When she finally reaches the shrine, she looks in, half expecting the Diviner to be waiting for her at the torii gate. When the Diviner is nowhere to be found, Kasumi steps in, feeling the pearl radiate heat like a hand warmer and glow brighter than before. She walks to the main building, knocks, but no one comes. With no time to waste, she places the pearl, compass, and bottle into the offering box, slipping them through the wooden grate.

*THUNK*

Her heart seems to drop with the stone, falling into the pit of her stomach. Her whole body begins trembling as she is filled with an irresistible urge to get as far away from the shrine as possible.

“Return on the 4th,” whispers a voice from behind as Kasumi exits the torii gates. She looks back, clutching the ear the voice has whispered in, but there is no one there.

Kasumi looks back while she runs, feeling the paranoia of being watched well up twofold from her trip home from Mt. Fuji the previous day. Even when she arrives home, she is so shaken that her mother isn’t even cross about the missing item. She embraces Kasumi, telling her she is safe. Her words fall on deaf ears.
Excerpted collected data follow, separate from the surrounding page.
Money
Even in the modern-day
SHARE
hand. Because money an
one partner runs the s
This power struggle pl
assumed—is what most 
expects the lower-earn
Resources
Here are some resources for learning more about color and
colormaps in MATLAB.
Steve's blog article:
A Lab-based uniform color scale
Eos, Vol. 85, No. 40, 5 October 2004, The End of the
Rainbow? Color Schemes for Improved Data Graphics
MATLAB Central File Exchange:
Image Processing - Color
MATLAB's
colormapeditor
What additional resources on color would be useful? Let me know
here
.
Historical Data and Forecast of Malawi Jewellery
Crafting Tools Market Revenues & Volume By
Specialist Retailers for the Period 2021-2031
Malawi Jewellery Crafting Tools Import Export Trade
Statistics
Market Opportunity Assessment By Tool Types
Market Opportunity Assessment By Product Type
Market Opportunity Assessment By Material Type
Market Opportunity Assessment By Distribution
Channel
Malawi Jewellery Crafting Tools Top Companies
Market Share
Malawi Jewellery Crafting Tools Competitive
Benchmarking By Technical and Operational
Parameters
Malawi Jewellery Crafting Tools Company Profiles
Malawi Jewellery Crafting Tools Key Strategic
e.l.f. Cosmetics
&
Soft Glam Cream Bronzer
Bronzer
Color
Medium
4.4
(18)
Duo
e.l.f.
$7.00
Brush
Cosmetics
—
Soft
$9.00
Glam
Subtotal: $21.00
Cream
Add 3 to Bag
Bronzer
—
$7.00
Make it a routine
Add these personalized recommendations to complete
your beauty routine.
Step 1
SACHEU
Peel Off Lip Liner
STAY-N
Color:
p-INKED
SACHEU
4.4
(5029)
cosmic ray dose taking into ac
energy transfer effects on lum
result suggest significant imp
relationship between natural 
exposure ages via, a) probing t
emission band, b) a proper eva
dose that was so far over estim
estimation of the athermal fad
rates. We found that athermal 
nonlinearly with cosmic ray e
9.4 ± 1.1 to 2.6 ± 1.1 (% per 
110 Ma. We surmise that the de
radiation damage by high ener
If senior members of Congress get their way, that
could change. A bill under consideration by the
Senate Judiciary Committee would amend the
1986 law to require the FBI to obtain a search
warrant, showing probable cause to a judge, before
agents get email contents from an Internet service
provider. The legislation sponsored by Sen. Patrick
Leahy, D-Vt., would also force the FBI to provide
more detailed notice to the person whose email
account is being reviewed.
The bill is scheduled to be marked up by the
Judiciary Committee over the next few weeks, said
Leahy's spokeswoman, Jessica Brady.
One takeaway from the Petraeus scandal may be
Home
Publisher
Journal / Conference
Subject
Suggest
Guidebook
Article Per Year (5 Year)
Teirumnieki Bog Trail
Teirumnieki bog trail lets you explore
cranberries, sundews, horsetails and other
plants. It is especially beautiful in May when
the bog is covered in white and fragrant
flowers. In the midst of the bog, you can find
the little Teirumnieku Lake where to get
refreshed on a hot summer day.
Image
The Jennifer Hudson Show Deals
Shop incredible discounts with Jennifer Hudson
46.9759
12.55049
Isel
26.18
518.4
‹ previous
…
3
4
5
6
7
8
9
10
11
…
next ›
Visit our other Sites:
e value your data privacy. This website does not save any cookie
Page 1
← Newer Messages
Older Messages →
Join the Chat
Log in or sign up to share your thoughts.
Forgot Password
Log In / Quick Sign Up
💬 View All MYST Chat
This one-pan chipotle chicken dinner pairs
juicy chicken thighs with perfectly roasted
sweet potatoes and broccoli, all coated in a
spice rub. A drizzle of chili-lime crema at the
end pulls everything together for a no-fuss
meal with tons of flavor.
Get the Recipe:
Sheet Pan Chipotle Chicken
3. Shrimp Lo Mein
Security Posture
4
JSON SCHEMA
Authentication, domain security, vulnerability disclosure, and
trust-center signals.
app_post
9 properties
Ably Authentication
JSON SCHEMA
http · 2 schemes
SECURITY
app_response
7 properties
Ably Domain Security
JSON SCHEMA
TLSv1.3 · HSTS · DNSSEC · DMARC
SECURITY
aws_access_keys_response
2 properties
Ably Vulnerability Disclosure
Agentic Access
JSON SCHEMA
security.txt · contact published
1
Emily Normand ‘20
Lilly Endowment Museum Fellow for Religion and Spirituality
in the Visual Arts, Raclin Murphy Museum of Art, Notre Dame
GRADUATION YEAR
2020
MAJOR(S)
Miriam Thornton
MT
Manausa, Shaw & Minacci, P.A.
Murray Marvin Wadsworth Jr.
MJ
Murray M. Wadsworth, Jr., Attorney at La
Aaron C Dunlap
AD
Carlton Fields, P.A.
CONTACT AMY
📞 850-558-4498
Kasumi trembles, unwilling to leave her mother’s side.

They remain together, just as they have yesterday, but it is different. The relaxed, joyful air has been replaced by a paranoid tension that seems to permeate the whole apartment. Kasumi can’t stand for her mother to be out of sight, clinging to her like a frightened toddler. All the while, she drowns in the feeling that she’s made the wrong choice, wishing to go back, only to discover all her previous saves have become like her, corrupted.